The position of the puddle wall is, as a rule, in the center of the bank and vertical; but laying a thickness of puddle upon the inner or up stream slope, say 3 ft. thick, protected by a layer of gravel and pitching, has been advocated as preventing any portion of the dam from becoming saturated. There are, however, evident objections to this method, as the puddle being comparatively unprotected would be more liable to damage by vermin, such as water rats, etc.; and in case of the earthwork dam at the back settling, as would certainly be the case, unless its construction extended over a very lengthened period, the puddle would be almost certain to become fissured and leaky; in addition, the comparative amounts of puddle used in this manner, as compared with the vertical wall, would be so much increased. With the puddle wall in the position usually adopted, unequal settlement of the bank on either side is less liable to affect the puddle, being vertical.

It would be interesting to refer to the embankment of the Bann, or Lough Island Reavy reservoir, Fig. 8, designed by Mr. Bateman, now nearly fifty years ago, where a layer of peat was adopted both on the slope, 15 in. thick, and in front or on the up stream side of the puddle wall, 3 ft. thick. The object was, that should the puddle become fissured and leaky, the draught so created would carry with it particles of peat, which would choke up the cracks and so reduce the leakage that the alluvial matter would gradually settle over it and close it up. On the same diagram will be noticed curved lines, which are intended to delineate the way in which the earthwork of the embankment was made up. The layers were 3 ft. in thickness, laid in the curved layers as indicated.

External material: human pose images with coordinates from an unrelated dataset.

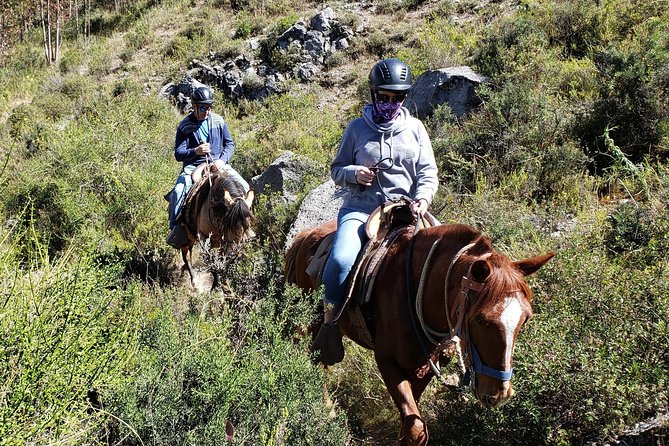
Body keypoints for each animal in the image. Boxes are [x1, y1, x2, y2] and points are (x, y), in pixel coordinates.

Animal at [284, 216, 552, 442]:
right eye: (480, 320)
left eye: (525, 319)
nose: (499, 394)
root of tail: (308, 235)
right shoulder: (387, 361)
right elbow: (415, 428)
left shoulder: (425, 368)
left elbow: (412, 422)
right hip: (307, 319)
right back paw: (325, 407)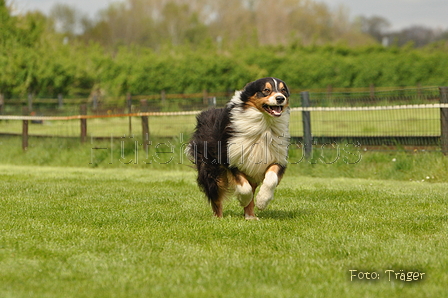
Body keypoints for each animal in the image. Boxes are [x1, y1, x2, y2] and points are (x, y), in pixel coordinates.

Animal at [186, 78, 290, 220]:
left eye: (283, 90)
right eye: (266, 90)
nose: (280, 98)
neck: (264, 124)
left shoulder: (276, 157)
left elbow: (271, 179)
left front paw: (262, 201)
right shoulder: (231, 159)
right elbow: (244, 187)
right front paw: (243, 199)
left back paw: (250, 217)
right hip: (212, 170)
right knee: (216, 197)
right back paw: (218, 218)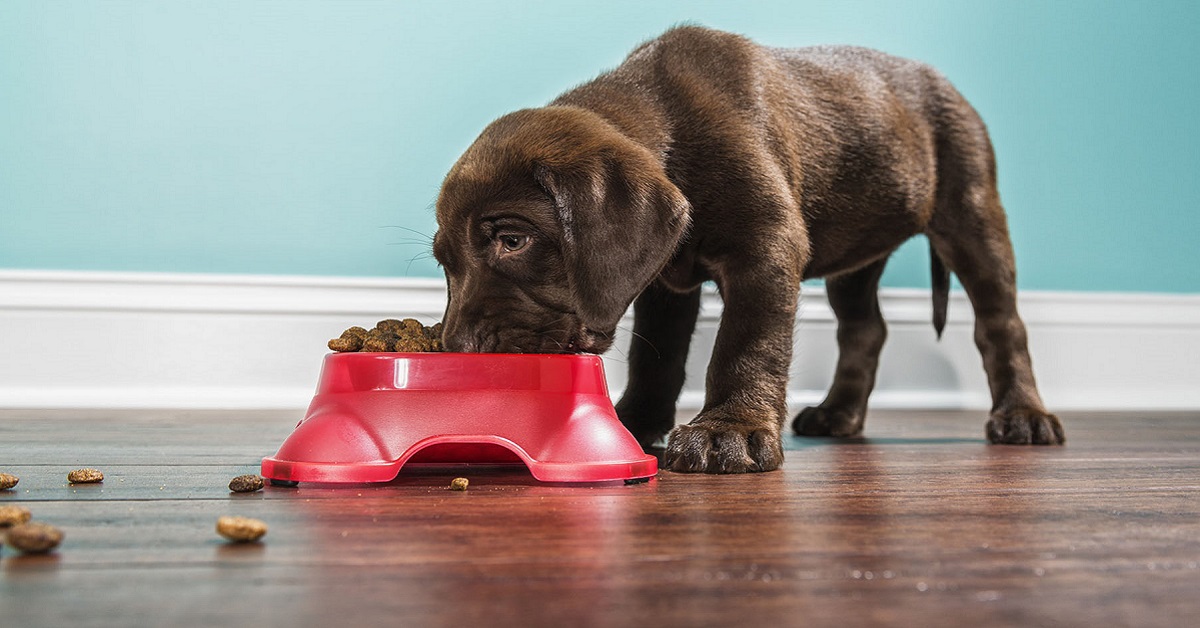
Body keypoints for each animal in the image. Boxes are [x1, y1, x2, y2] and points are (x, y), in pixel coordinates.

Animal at [429, 27, 1060, 475]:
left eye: (513, 240)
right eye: (445, 263)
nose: (456, 349)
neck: (670, 128)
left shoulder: (767, 247)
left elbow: (746, 342)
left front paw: (727, 431)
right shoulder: (664, 280)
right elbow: (657, 358)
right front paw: (636, 421)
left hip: (971, 212)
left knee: (1001, 323)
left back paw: (1023, 416)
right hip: (855, 258)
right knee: (865, 328)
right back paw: (839, 413)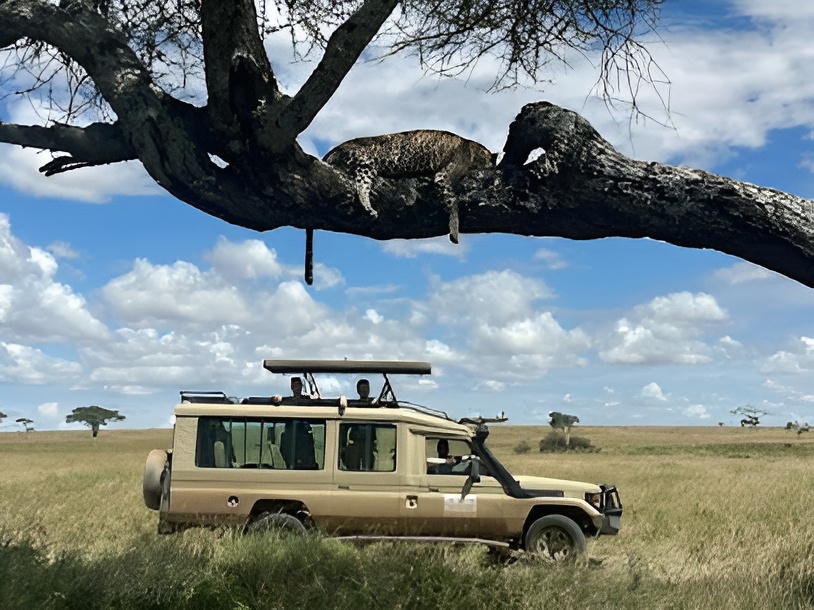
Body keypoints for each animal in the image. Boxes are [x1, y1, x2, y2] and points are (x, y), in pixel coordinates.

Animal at [326, 129, 498, 243]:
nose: (494, 167)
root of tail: (333, 150)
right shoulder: (443, 176)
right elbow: (454, 202)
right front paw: (454, 232)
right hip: (366, 164)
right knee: (360, 187)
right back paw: (369, 208)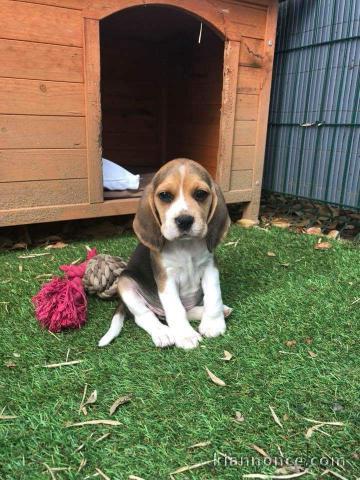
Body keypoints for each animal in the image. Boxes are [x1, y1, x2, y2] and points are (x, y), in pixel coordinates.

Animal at [98, 158, 232, 348]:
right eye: (165, 195)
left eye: (200, 194)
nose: (184, 220)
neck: (186, 246)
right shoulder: (166, 278)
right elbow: (175, 309)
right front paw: (186, 336)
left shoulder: (210, 268)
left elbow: (214, 296)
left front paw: (213, 324)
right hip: (125, 283)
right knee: (146, 316)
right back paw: (163, 333)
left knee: (182, 311)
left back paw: (219, 311)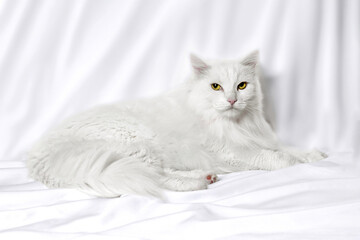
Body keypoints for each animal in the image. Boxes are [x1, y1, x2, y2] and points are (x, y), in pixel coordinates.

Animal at [27, 50, 326, 197]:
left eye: (242, 86)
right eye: (216, 87)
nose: (231, 100)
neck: (235, 123)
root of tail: (39, 156)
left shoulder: (260, 138)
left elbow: (287, 148)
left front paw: (316, 155)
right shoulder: (231, 153)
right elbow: (275, 157)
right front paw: (298, 162)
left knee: (159, 173)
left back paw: (205, 176)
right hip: (135, 144)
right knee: (156, 179)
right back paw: (199, 183)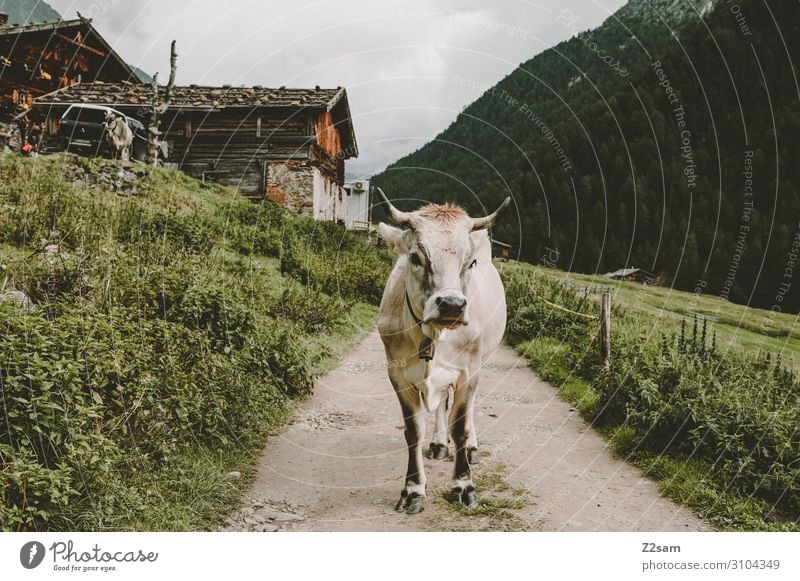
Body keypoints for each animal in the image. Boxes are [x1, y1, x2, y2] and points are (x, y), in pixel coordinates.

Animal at [376, 189, 512, 512]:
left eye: (470, 262)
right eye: (416, 257)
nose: (451, 305)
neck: (433, 335)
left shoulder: (468, 370)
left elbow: (460, 426)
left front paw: (463, 485)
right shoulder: (397, 373)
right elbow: (413, 431)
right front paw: (413, 489)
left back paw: (471, 447)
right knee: (442, 405)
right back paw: (439, 443)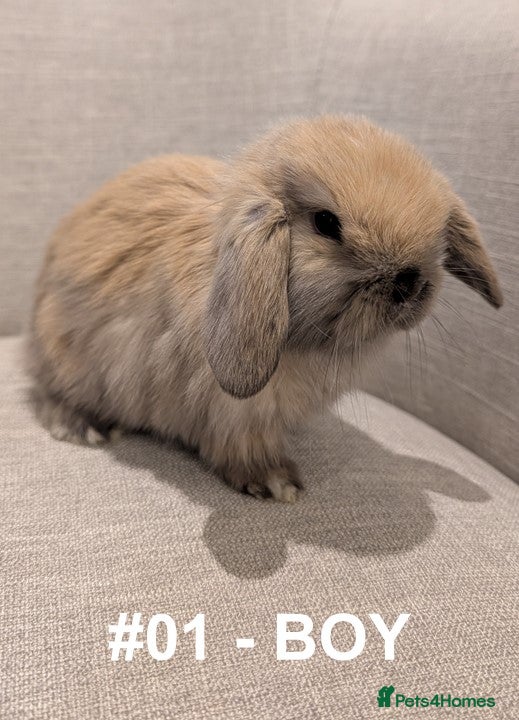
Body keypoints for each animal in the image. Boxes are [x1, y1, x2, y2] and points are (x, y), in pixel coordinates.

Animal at [28, 115, 503, 502]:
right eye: (326, 223)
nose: (409, 283)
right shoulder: (236, 412)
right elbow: (242, 448)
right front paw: (278, 484)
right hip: (71, 359)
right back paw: (85, 427)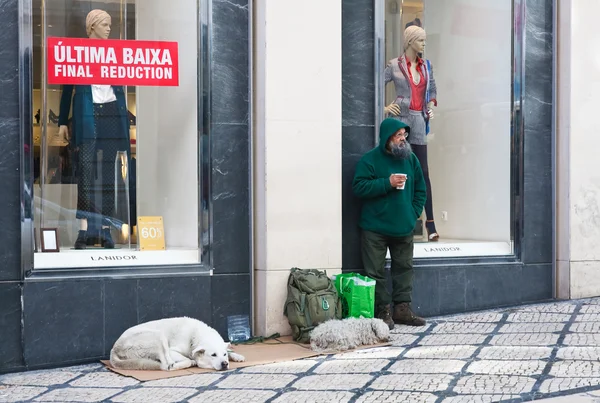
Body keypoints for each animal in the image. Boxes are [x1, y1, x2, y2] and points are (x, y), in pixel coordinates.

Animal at [110, 318, 244, 372]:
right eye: (213, 355)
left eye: (224, 354)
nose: (225, 364)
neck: (193, 336)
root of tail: (114, 349)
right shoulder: (172, 351)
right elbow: (186, 358)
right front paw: (192, 361)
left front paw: (237, 356)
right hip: (158, 336)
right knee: (166, 365)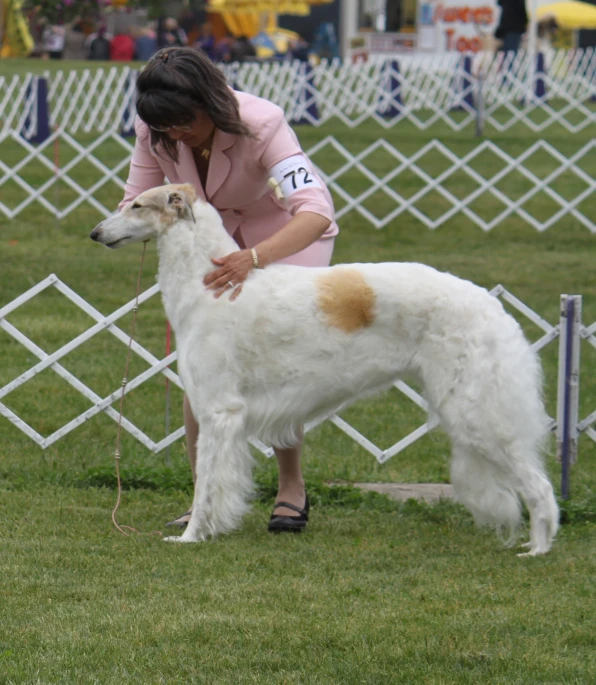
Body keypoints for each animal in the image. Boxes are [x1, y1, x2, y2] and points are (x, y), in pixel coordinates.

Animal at [89, 183, 560, 556]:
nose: (95, 233)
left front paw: (191, 536)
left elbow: (207, 486)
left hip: (476, 414)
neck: (209, 283)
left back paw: (537, 548)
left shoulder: (219, 411)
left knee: (541, 487)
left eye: (137, 206)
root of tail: (493, 306)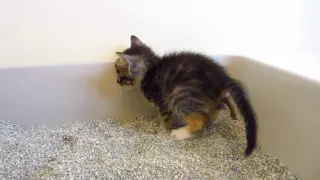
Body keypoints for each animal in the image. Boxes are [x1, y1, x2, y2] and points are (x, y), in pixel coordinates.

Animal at [114, 35, 258, 156]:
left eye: (119, 72)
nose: (117, 82)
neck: (151, 68)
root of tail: (223, 78)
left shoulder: (162, 100)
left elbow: (165, 118)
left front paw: (163, 130)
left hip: (180, 93)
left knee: (200, 119)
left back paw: (180, 133)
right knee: (218, 107)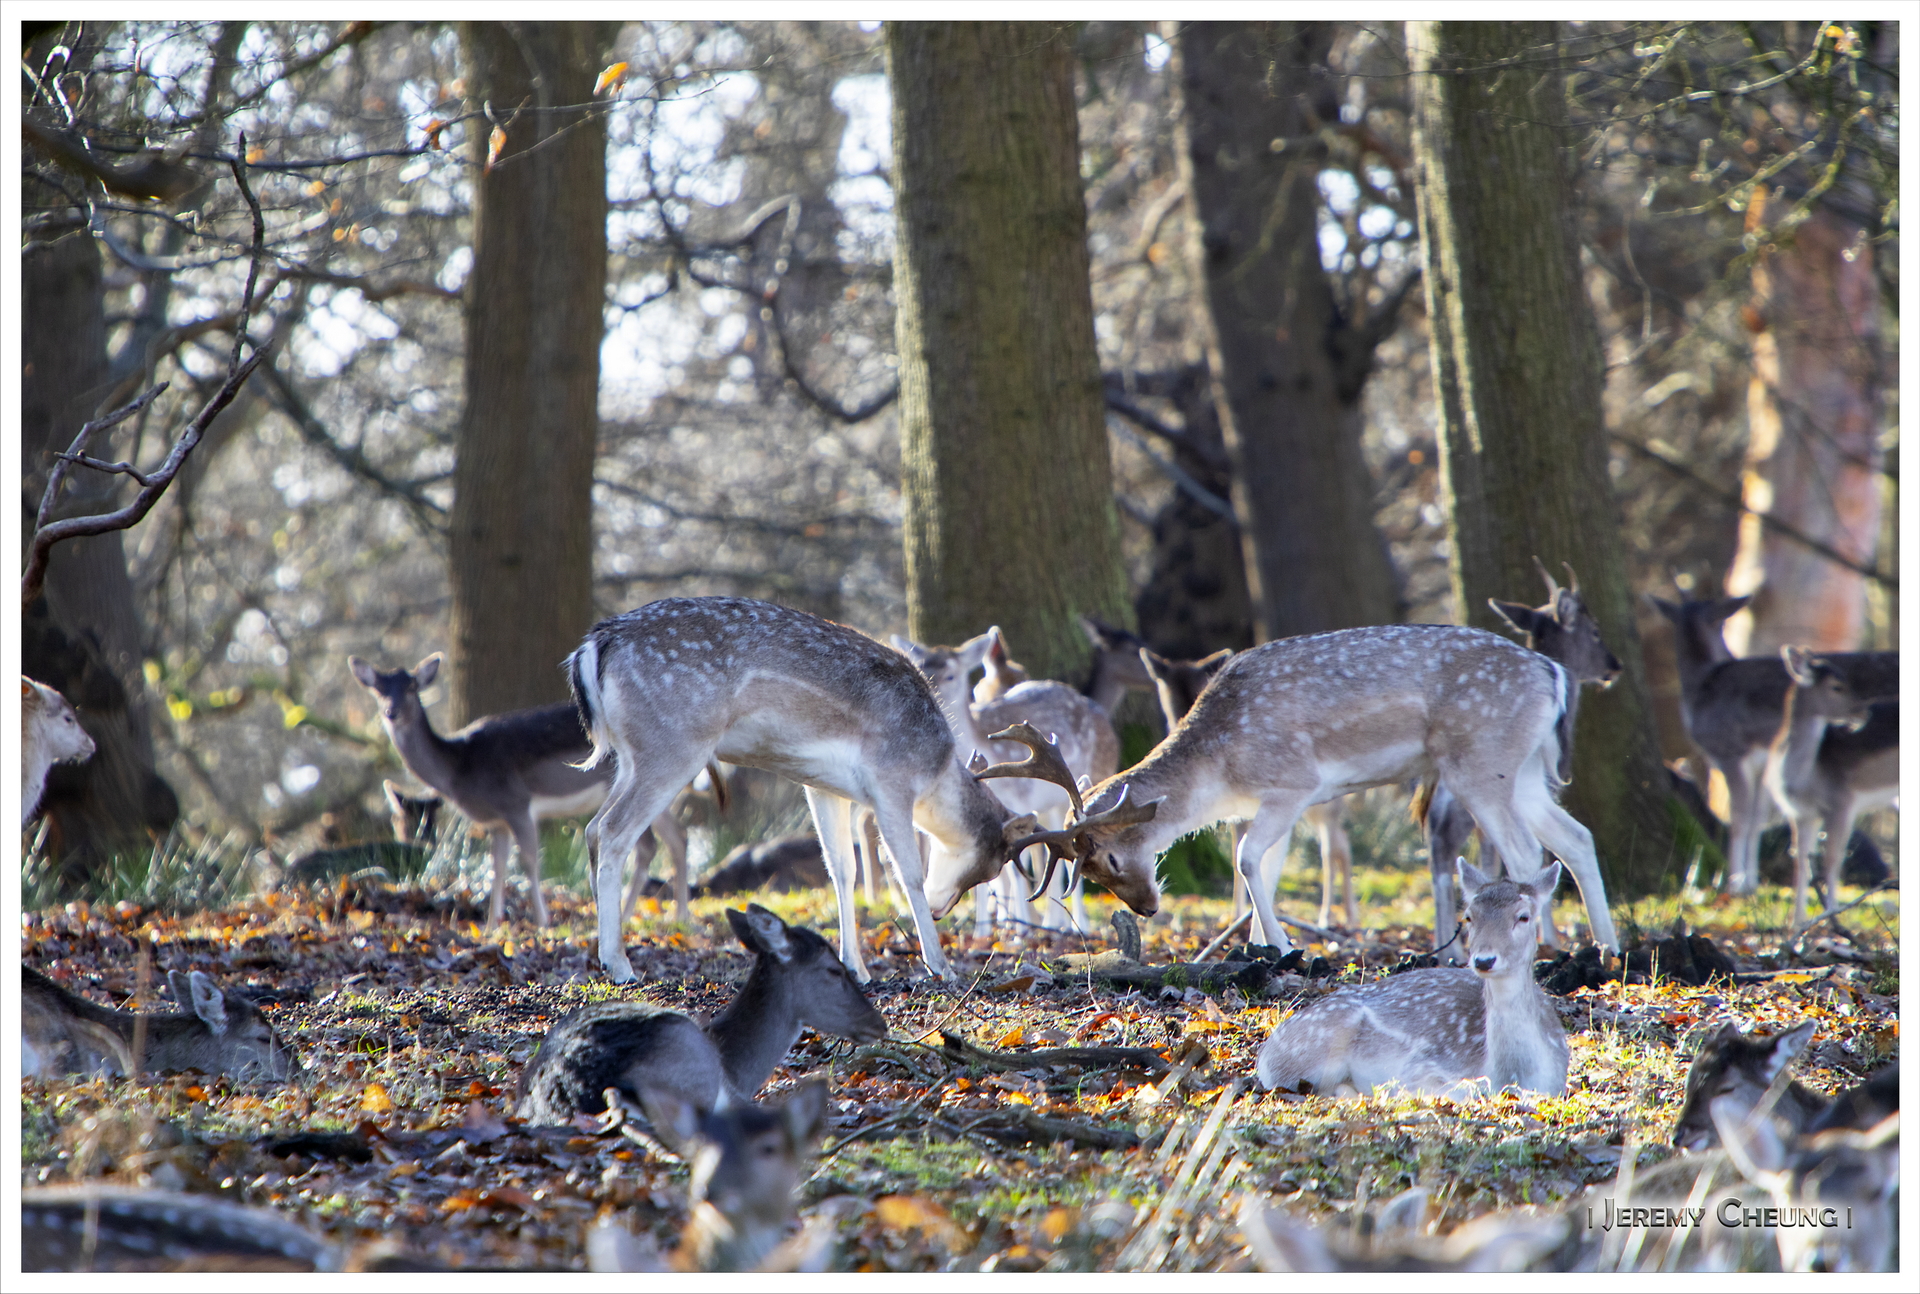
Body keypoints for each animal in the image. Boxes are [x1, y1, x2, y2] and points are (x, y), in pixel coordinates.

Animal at [349, 654, 722, 928]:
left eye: (412, 687)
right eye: (378, 689)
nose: (391, 712)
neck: (461, 767)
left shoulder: (516, 802)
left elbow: (529, 860)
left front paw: (543, 921)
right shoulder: (497, 821)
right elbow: (498, 866)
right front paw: (491, 925)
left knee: (662, 841)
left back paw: (670, 916)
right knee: (665, 840)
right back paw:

It is a moot question whether, in making an earthwork embankment, dependence, as far as stanchness is concerned, should be placed upon the puddle wall alone or upon the embankments on either side, and especially upon the up-stream side in addition. Supposing the former idea prevails, then it can be of little moment as to how or of what material the bank on either side is made up - whether of earth or stone - placed in thin layers or tipped in banks of 3 ft. or 4 ft. high; but the opinion of the majority of engineers seems to be in favor of making the banks act not merely as buttresses to the puddle wall, and throwing the whole onus, as it may be termed, of stanchness upon that, but also sharing the responsibility and lessening the chances of rupture thereby. But to insure this, the material must be of the very best description for the purpose. Stones, if allowed at all - and in the author's opinion they should not be - should be small, few, and far between. Let those that are sifted out be thrown into the tail of the down stream slope. They will do no harm there, but the layers of earth must not approach 3 ft. in thickness nor 1 ft. - the maximum should be six in., and this applies also to the puddle.